• _Task item_: Copy out precisely the lines from the start of the data through the line with "BENEFICIARÁ A 5 MIL CAMPESINOS CUBANOS", and keep pictures out of it.

=== Supplied data ===

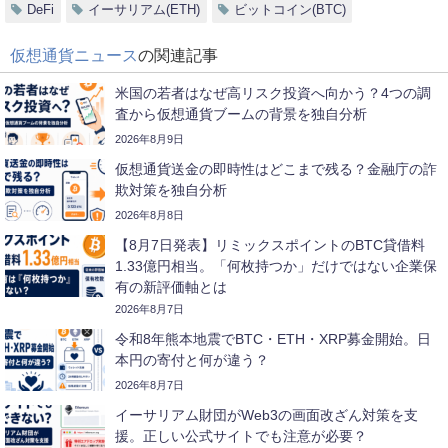
DeFi
イーサリアム(ETH)
ビットコイン(BTC)
仮想通貨ニュース
の関連記事
米国の若者はなぜ高リスク投資へ向かう？4つの調
査から仮想通貨ブームの背景を独自分析
2026年8月9日
仮想通貨送金の即時性はどこまで残る？金融庁の詐
欺対策を独自分析
2026年8月8日
【8月7日発表】リミックスポイントのBTC貸借料
1.33億円相当。「何枚持つか」だけではない企業保
有の新評価軸とは
2026年8月7日
令和8年熊本地震でBTC・ETH・XRP募金開始。日
本円の寄付と何が違う？
2026年8月7日
イーサリアム財団がWeb3の画面改ざん対策を支
援。正しい公式サイトでも注意が必要？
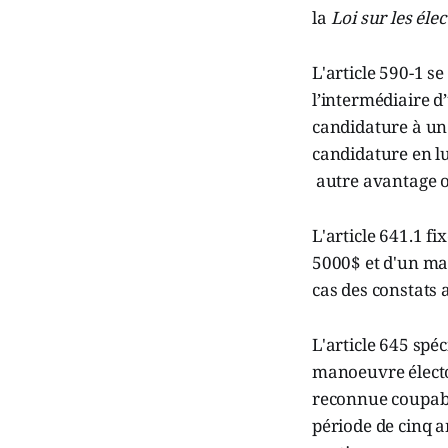
la
Loi sur les éle
L'article 590-1 s
l’intermédiaire d
candidature à un 
candidature en lu
autre avantage o
L'article 641.1 f
5000$ et d'un ma
cas des constats a
L'article 645 spéc
manoeuvre électo
reconnue coupabl
période de cinq an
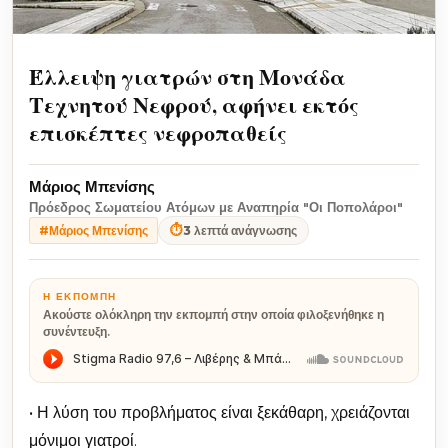
Έλλειψη γιατρών στη Μονάδα
Τεχνητού Νεφρού, αφήνει εκτός
επισκέπτες νεφροπαθείς
Μάριος Μπενίσης
Πρόεδρος Σωματείου Ατόμων με Αναπηρία "Οι Ποπολάροι"
⏱
3 λεπτά ανάγνωσης
#Μάριος Μπενίσης
Η ΕΚΠΟΜΠΉ
Ακούστε ολόκληρη την εκπομπή στην οποία φιλοξενήθηκε η
συνέντευξη.
• Η λύση του προβλήματος είναι ξεκάθαρη, χρειάζονται
μόνιμοι γιατροί.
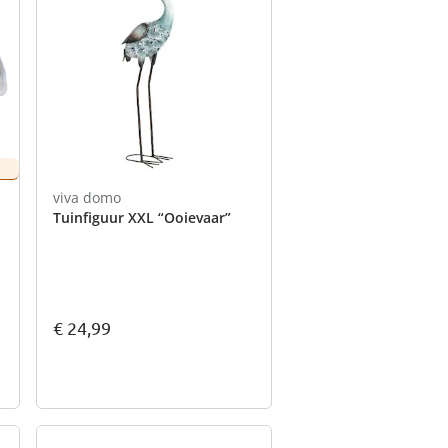
viva domo
Tuinfiguur XXL “Ooievaar”
€ 24,99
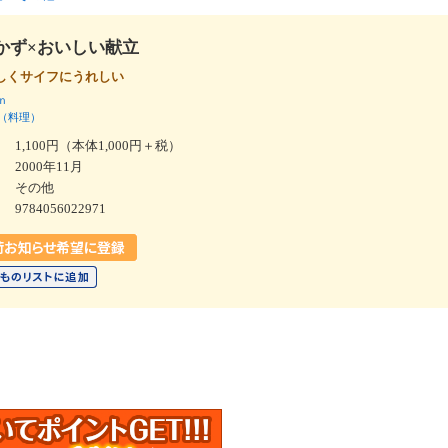
かず×おいしい献立
しくサイフにうれしい
ｎ
（料理）
1,100円（本体1,000円＋税）
2000年11月
その他
9784056022971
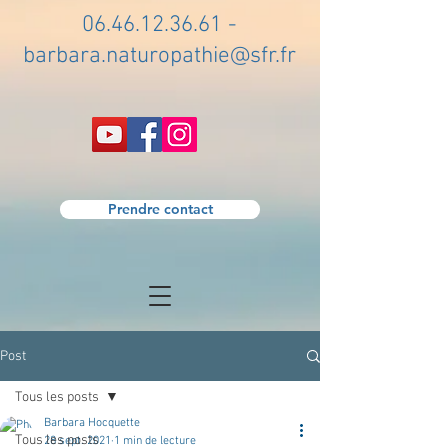
06.46.12.36.61
-
barbara.naturopathie@sfr.fr
Prendre contact
Post
Tous les posts
Barbara Hocquette
Tous les posts
28 sept. 2021
1 min de lecture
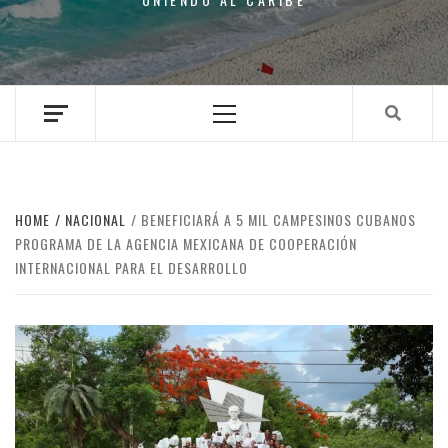
Primary
Menu
HOME
NACIONAL
BENEFICIARÁ A 5 MIL CAMPESINOS CUBANOS
PROGRAMA DE LA AGENCIA MEXICANA DE COOPERACIÓN
INTERNACIONAL PARA EL DESARROLLO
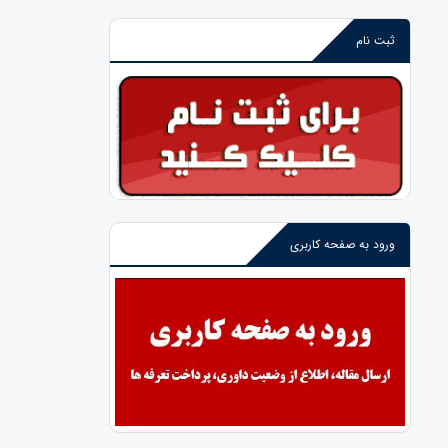
ثبت نام
ورود به صفحه کاربری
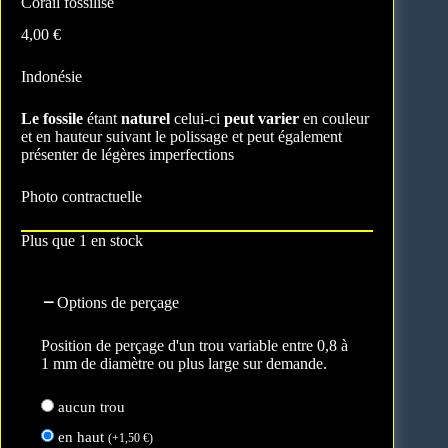
Corail fossilisé
4,00
€
Indonésie
Le fossile
étant
naturel
celui-ci
peut varier
en couleur
et en hauteur suivant le polissage et peut également
présenter de légères imperfections
Photo contractuelle
Plus que 1 en stock
Options de perçage
Position de perçage d'un trou variable entre 0,8 à
1 mm de diamètre ou plus large sur demande.
aucun trou
en haut
(
+
1,50
€
)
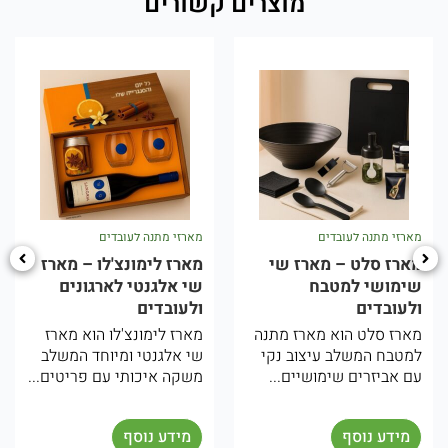
מוצרים קשורים
מארזי מתנה לעובדים
מארזי מתנה לעובדים
מארז סלט – מארז שי
מארז לימונצ'לו – מארז
שימושי למטבח
שי אלגנטי לארגונים
ולעובדים
ולעובדים
מארז סלט הוא מארז מתנה
מארז לימונצ'לו הוא מארז
למטבח המשלב עיצוב נקי
שי אלגנטי ומיוחד המשלב
עם אביזרים שימושיים...
משקה איכותי עם פריטים...
מידע נוסף
מידע נוסף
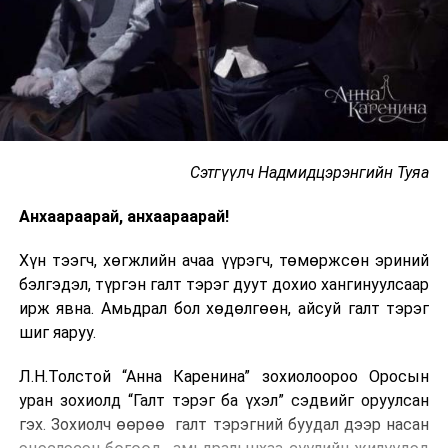
Сэтгүүлч Надмидцэрэнгийн Туяа
Анхаараарай, анхаараарай!
Хүн тээгч, хөгжлийн ачаа үүрэгч, төмөржсөн эриний
бэлгэдэл, түргэн галт тэрэг дуут дохио хангинуулсаар
ирж явна. Амьдрал бол хөдөлгөөн, айсуй галт тэрэг
шиг яаруу.
Л.Н.Толстой “Анна Каренина” зохиолоороо Оросын
уран зохиолд “Галт тэрэг ба үхэл” сэдвийг оруулсан
гэх. Зохиолч өөрөө галт тэрэгний буудал дээр насан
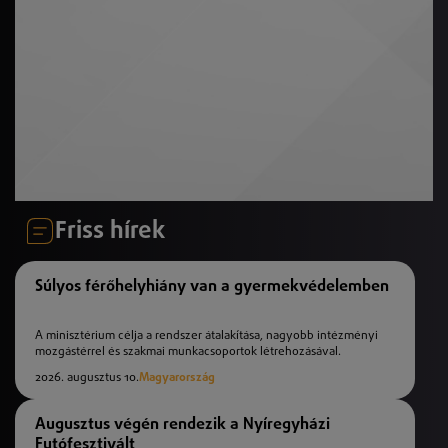
Friss hírek
Súlyos férőhelyhiány van a gyermekvédelemben
A minisztérium célja a rendszer átalakítása, nagyobb intézményi
mozgástérrel és szakmai munkacsoportok létrehozásával.
2026. augusztus 10.
Magyarország
Augusztus végén rendezik a Nyíregyházi
Futófesztivált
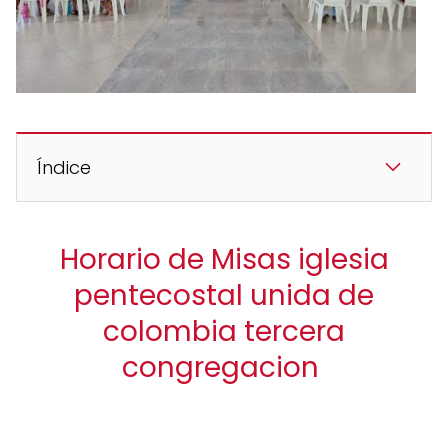
Índice
Horario de Misas iglesia
pentecostal unida de
colombia tercera
congregacion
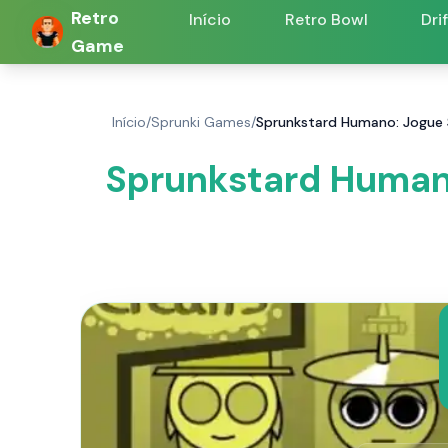
Retro
Início
Retro Bowl
Dri
Game
Início
/
Sprunki Games
/
Sprunkstard Humano: Jogue
Sprunkstard Human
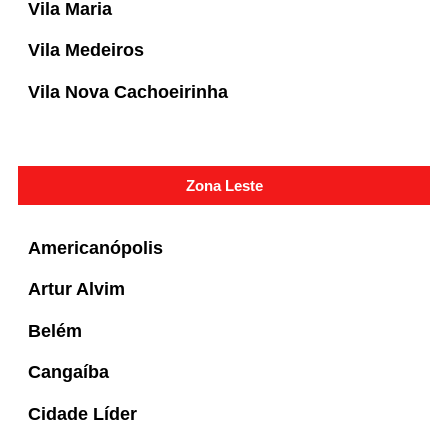
Vila Maria
Vila Medeiros
Vila Nova Cachoeirinha
Zona Leste
Americanópolis
Artur Alvim
Belém
Cangaíba
Cidade Líder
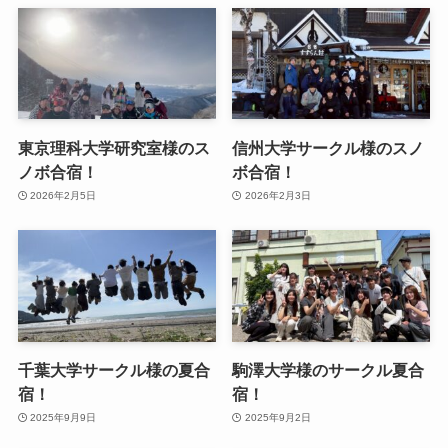
東京理科大学研究室様のス
信州大学サークル様のスノ
ノボ合宿！
ボ合宿！
2026年2月5日
2026年2月3日
千葉大学サークル様の夏合
駒澤大学様のサークル夏合
宿！
宿！
2025年9月9日
2025年9月2日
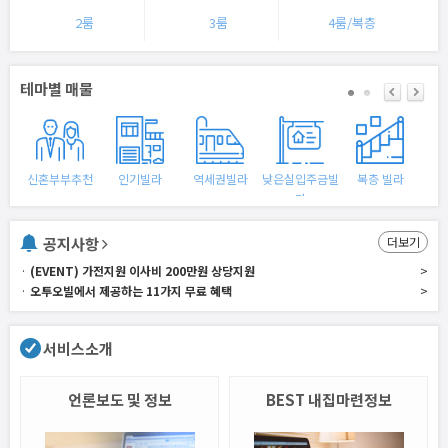
2룸
3룸
4룸/복층
테마별 매물
신혼부부추천
인기빌라
역세권빌라
낮은실입주금빌
복층 빌라
라
공지사항
더보기
·
(EVENT) 가전지원 이사비 200만원 상당지원
>
·
오투오빌에서 제공하는 11가지 무료 혜택
>
서비스소개
언론보도 및 정보
BEST 내집마련정보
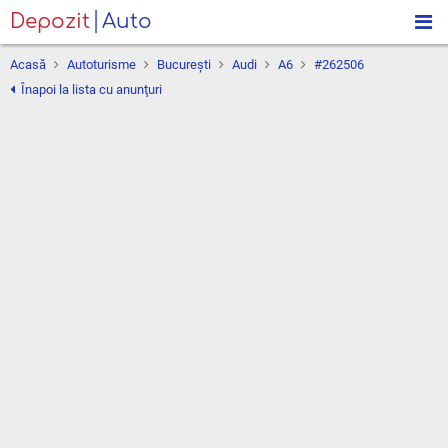
Depozit
Auto
Acasă
Autoturisme
Bucureşti
Audi
A6
#262506
Înapoi la lista cu anunţuri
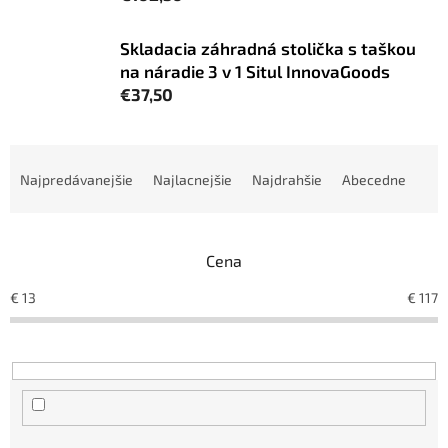
Skladacia záhradná stolička s taškou
na náradie 3 v 1 Situl InnovaGoods
€37,50
R
a
Najpredávanejšie
Najlacnejšie
Najdrahšie
Abecedne
d
e
n
Cena
i
e
€
13
€
117
p
r
o
d
u
k
t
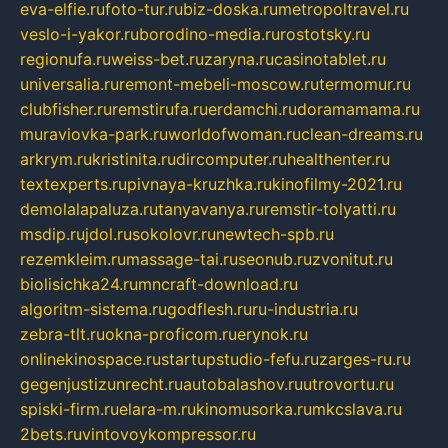
eva-elfie.ru
foto-tur.ru
biz-doska.ru
metropoltravel.ru
veslo-i-yakor.ru
borodino-media.ru
rostotsky.ru
regionufa.ru
weiss-bet.ru
zaryna.ru
casinotablet.ru
universalia.ru
remont-mebeli-moscow.ru
termomur.ru
clubfisher.ru
remstirufa.ru
erdamchi.ru
doramamama.ru
muraviovka-park.ru
worldofwoman.ru
clean-dreams.ru
arkrym.ru
kristinita.ru
dircomputer.ru
healthenter.ru
textexperts.ru
pivnaya-kruzhka.ru
kinofilmy-2021.ru
demolalapaluza.ru
tanyavanya.ru
remstir-tolyatti.ru
msdip.ru
jdol.ru
sokolovr.ru
newtech-spb.ru
rezemkleim.ru
massage-tai.ru
seonub.ru
zvonitut.ru
biolisichka24.ru
mncraft-download.ru
algoritm-sistema.ru
godflesh.ru
ru-industria.ru
zebra-tlt.ru
okna-proficom.ru
erynok.ru
onlinekinospace.ru
startupstudio-fefu.ru
zarges-ru.ru
gegenjustizunrecht.ru
autobalashov.ru
utrovortu.ru
spiski-firm.ru
elara-m.ru
kinomusorka.ru
mkcslava.ru
2bets.ru
vintovoykompressor.ru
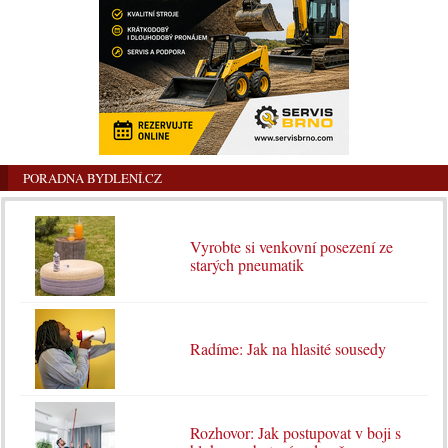
PORADNA BYDLENÍ.CZ
Vyrobte si venkovní posezení ze
starých pneumatik
Radíme: Jak na hlasité sousedy
Rozhovor: Jak postupovat v boji s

===

• _Output of the task_:
DeFi
イーサリアム(ETH)
ビットコイン(BTC)
仮想通貨ニュース
の関連記事
米国の若者はなぜ高リスク投資へ向かう？4つの調
査から仮想通貨ブームの背景を独自分析
2026年8月9日
仮想通貨送金の即時性はどこまで残る？金融庁の詐
欺対策を独自分析
2026年8月8日
【8月7日発表】リミックスポイントのBTC貸借料
1.33億円相当。「何枚持つか」だけではない企業保
有の新評価軸とは
2026年8月7日
令和8年熊本地震でBTC・ETH・XRP募金開始。日
本円の寄付と何が違う？
2026年8月7日
イーサリアム財団がWeb3の画面改ざん対策を支
援。正しい公式サイトでも注意が必要？
la
Loi sur les éle
L'article 590-1 s
l’intermédiaire d
candidature à un 
candidature en lu
autre avantage o
L'article 641.1 f
5000$ et d'un ma
cas des constats a
L'article 645 spéc
manoeuvre électo
reconnue coupabl
période de cinq an
Έλλειψη γιατρών στη Μονάδα
Τεχνητού Νεφρού, αφήνει εκτός
επισκέπτες νεφροπαθείς
Μάριος Μπενίσης
Πρόεδρος Σωματείου Ατόμων με Αναπηρία "Οι Ποπολάροι"
⏱
3 λεπτά ανάγνωσης
#Μάριος Μπενίσης
Η ΕΚΠΟΜΠΉ
Ακούστε ολόκληρη την εκπομπή στην οποία φιλοξενήθηκε η
συνέντευξη.
• Η λύση του προβλήματος είναι ξεκάθαρη, χρειάζονται
μόνιμοι γιατροί.
viva domo
Tuinfiguur XXL “Ooievaar”
€ 24,99
かず×おいしい献立
しくサイフにうれしい
ｎ
（料理）
1,100円（本体1,000円＋税）
2000年11月
その他
9784056022971
06.46.12.36.61
-
barbara.naturopathie@sfr.fr
Prendre contact
Post
Tous les posts
Barbara Hocquette
Tous les posts
28 sept. 2021
1 min de lecture
Primary
Menu
HOME
NACIONAL
BENEFICIARÁ A 5 MIL CAMPESINOS CUBANOS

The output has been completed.